When he took the oath as secretary of defense, Robert Gates was weighed down by factors he couldn't ignore and couldn't alter. We are continuing to search for just the word that describes the U.S. mission in Iraq. But you can't do it, given American sensibilities, in the presence of the doommaker, and President Bush was the dominant figure at the ceremony.
Robert Gates minced no words on the matter of the responsibility we have in Iraq. He acknowledged the final objective, which is "to find a way to bring America's sons and daughters home again." But that will happen the day after tomorrow. What happens tomorrow is a continuation of the struggle, because "failure in Iraq at this juncture would be a calamity that would haunt our nation, impair our credibility, and endanger Americans for decades to come."
What can Mr. Gates mean when he speaks of failure "at this juncture"? The same day he spoke, the Pentagon reported that attacks against American and Iraqi targets had surged to their highest level recorded so far. The insurgents punctuated their mission by reducing electricity in Baghdad to dangerously low levels. "Now Baghdad is almost isolated," said Karim Wahid, the Iraqi electricity minister. "We almost don't have any power coming from outside." If we proceed with a surge in American manpower, is it expected that fresh troops will bring their own electricity?
The American public hasn't been informed on the matter of whether we will send reinforcements to Baghdad. One element in the decision whether to do so will surely be the fact that there aren't millions of young men and women pounding at the recruiting offices' doors asking to be sent over to do duty in Iraq. Exchanges of opinion on the matter of an increase in manpower in Iraq express the ambivalence of the high command. President Bush has said that he doesn't want to be rushed into a decision on extra troops. So what is he waiting on?

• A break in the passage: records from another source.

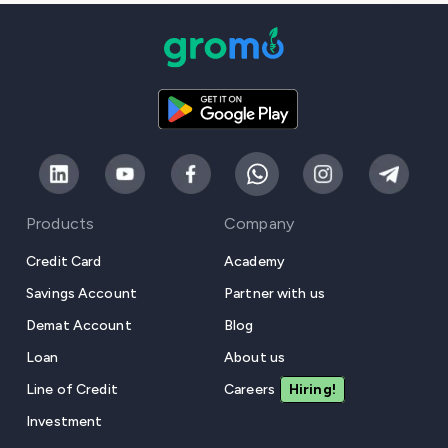
Products
Company
Credit Card
Academy
Savings Account
Partner with us
Demat Account
Blog
Loan
About us
Line of Credit
Careers
Hiring!
Investment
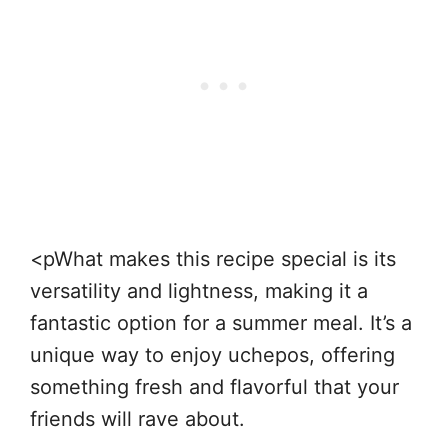
<pWhat makes this recipe special is its
versatility and lightness, making it a
fantastic option for a summer meal. It’s a
unique way to enjoy uchepos, offering
something fresh and flavorful that your
friends will rave about.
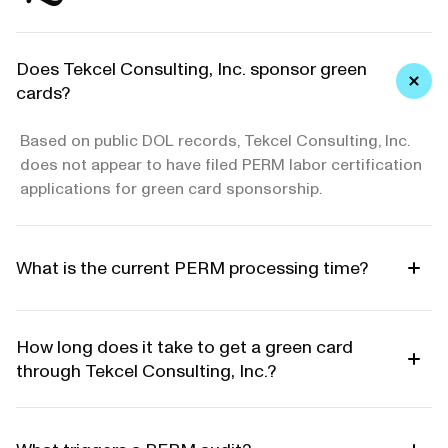
Does Tekcel Consulting, Inc. sponsor green
cards?
Based on public DOL records, Tekcel Consulting, Inc.
does not appear to have filed PERM labor certification
applications for green card sponsorship.
What is the current PERM processing time?
How long does it take to get a green card
through Tekcel Consulting, Inc.?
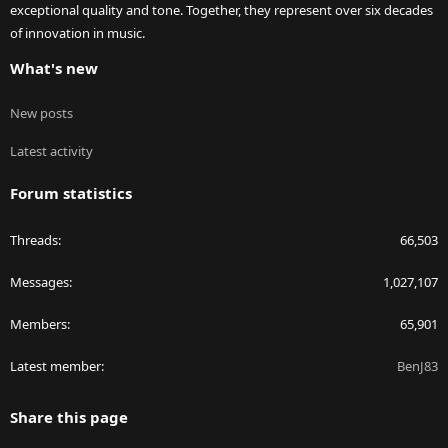
exceptional quality and tone. Together, they represent over six decades
of innovation in music.
What's new
New posts
Latest activity
Forum statistics
Threads
66,503
Messages
1,027,107
Members
65,901
Latest member
BenJ83
Share this page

Mr. Gates has said that he will personally visit Iraq in the days to come, but this assurance brings no confidence. Personal visits to the scene don't have the magical effect that once upon a time they did. Candidate Dwight Eisenhower promised, in 1952, that if elected president he would personally visit Korea. He did so, and the war eased up. But there were other contingent developments (Stalin died), and there is nothing to assure Secretary Gates that a visit to the war front will bring fresh illumination.

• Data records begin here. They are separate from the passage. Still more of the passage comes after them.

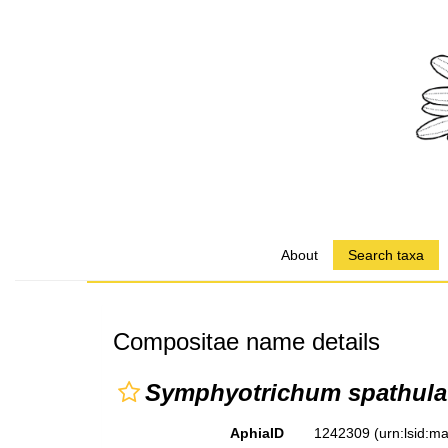
About
Search taxa
Compositae name details
Symphyotrichum spathulat
AphiaID
1242309
(urn:lsid:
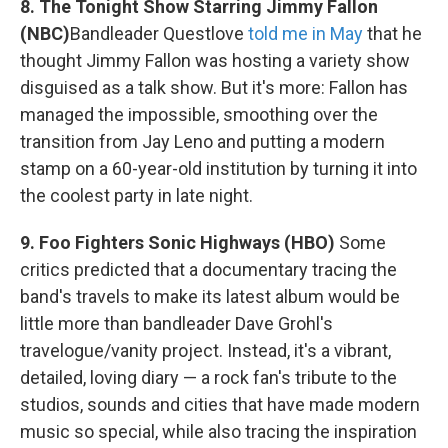
8. The Tonight Show Starring Jimmy Fallon
(NBC)
Bandleader Questlove
told me in May
that he
thought Jimmy Fallon was hosting a variety show
disguised as a talk show. But it's more: Fallon has
managed the impossible, smoothing over the
transition from Jay Leno and putting a modern
stamp on a 60-year-old institution by turning it into
the coolest party in late night.
9. Foo Fighters Sonic Highways (HBO)
Some
critics predicted that a documentary tracing the
band's travels to make its latest album would be
little more than bandleader Dave Grohl's
travelogue/vanity project. Instead, it's a vibrant,
detailed, loving diary — a rock fan's tribute to the
studios, sounds and cities that have made modern
music so special, while also tracing the inspiration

It must have been especially taxing on Gates to find perspectives that would permit him to speak in the presence of a commander in chief who has to accept responsibility for the apocalyptic edge in the words spoken. If "failure" in Iraq is conceivable, or even predictable, then responsibility for that failure lies with the same commander in chief under whom Robert Gates will now be serving.
Words used by Gates and by President Bush make it plain that the ceremony, the installation of a new secretary of defense, was political in nature. Same president, same insurgency in Iraq, new secretary of defense, New York, New Haven and Hartford, as the old comedy line used to interpose. But the challenge was squarely put -- to the American people. And what will certainly be new, and will soon be evident, is the attitude of the new Congress. Will it find the means to reformulate our policy in the Middle East, in such a way as to avoid calamity and restore national credibility?